Зарницын вышел, и через несколько минут по двору послышался легкий топот его быстрой арабской лошади.
— Что это он за странности делает сегодня? — спросила Женни.
— Он женится, — спокойно отвечал доктор.
— Как женится?
— Да вы разве не видите? Посмотрите, он скоро женится на Кожуховой.
— На Кожуховой! — переспросила, расширив удивленные глаза, Женни. — Этого не может быть, доктор.
— Ну, вот увидите: она его недаром выпускает на своей лошади. А то где ж ему землю-то пахать.
— Ей сорок лет.
— Потому-то она и женит его на себе.
— Любви все возрасты послушны, — проговорил Помада.
Женни и Лиза иронически улыбнулись, но эти улыбки нимало не относились к словам Помады.
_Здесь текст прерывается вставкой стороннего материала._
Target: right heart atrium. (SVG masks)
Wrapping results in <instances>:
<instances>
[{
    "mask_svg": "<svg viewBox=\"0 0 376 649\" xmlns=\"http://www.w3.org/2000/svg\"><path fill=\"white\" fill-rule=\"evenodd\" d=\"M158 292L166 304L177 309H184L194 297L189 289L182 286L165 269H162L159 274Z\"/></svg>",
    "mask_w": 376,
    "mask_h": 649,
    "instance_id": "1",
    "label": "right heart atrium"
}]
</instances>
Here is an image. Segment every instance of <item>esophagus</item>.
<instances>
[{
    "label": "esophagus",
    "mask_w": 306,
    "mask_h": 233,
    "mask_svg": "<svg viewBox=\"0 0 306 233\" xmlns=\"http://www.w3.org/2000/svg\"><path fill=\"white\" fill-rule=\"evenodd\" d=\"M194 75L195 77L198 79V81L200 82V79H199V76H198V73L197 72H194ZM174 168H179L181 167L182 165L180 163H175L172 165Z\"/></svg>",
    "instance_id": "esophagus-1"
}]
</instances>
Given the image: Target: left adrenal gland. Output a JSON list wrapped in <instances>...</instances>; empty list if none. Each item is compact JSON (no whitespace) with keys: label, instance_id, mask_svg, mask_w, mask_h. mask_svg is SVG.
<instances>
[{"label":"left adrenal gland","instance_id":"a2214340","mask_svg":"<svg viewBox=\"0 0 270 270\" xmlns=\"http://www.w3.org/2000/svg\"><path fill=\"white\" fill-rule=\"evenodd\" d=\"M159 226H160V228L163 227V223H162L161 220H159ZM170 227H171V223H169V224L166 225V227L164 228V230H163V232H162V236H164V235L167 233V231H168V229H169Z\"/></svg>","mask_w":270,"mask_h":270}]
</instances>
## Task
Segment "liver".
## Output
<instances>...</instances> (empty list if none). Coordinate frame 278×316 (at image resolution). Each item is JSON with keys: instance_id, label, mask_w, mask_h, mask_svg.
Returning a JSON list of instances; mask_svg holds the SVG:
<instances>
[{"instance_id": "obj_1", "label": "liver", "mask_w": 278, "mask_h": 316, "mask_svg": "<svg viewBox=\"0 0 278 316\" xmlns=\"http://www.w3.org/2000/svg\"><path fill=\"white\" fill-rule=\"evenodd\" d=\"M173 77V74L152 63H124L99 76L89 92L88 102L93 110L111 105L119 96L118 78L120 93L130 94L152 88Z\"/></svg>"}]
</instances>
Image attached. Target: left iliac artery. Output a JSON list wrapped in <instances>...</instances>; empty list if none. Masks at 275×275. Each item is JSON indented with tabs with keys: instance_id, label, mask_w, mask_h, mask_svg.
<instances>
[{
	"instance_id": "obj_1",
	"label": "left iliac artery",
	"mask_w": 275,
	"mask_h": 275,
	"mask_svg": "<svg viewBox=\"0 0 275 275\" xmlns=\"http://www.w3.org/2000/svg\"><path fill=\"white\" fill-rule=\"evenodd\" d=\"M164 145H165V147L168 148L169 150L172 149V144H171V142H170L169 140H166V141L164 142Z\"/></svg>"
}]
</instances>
«Экая все мразь!» — подумала, закусив губы, Лиза и гораздо ласковее взглянула на Розанова, который при всей своей распущенности все-таки более всех подходил в ее понятиях к человеку. В его натуре сохранилось много простоты, искренности, задушевности, бесхитростности и в то же время живой русской сметки, которую он сам называл мошенническою философиею. Правда, у него не было недостатка в некоторой резкости, доходящей иногда до nес plus ultra, но о бок с этим у него порою шла нежнейшая деликатность. Он был неуступчив и неспособен обидеть первый никого. Вязмитинов давно не нравился Лизе. Она не знала о нем ничего дурного, но во всех его движениях, в его сосредоточенности и сдержанности для нее было что-то неприятное. Она говорила себе, что никто никогда не узнает, что этот человек когда сделает. Глядя теперь на покрывавшееся пятнами лицо доктора, ей стало жаль его, едва ли не так же нежно жаль, как жалела его Женни, и докторше нельзя было бы посоветовать заговорить в эти минуты с Лизою.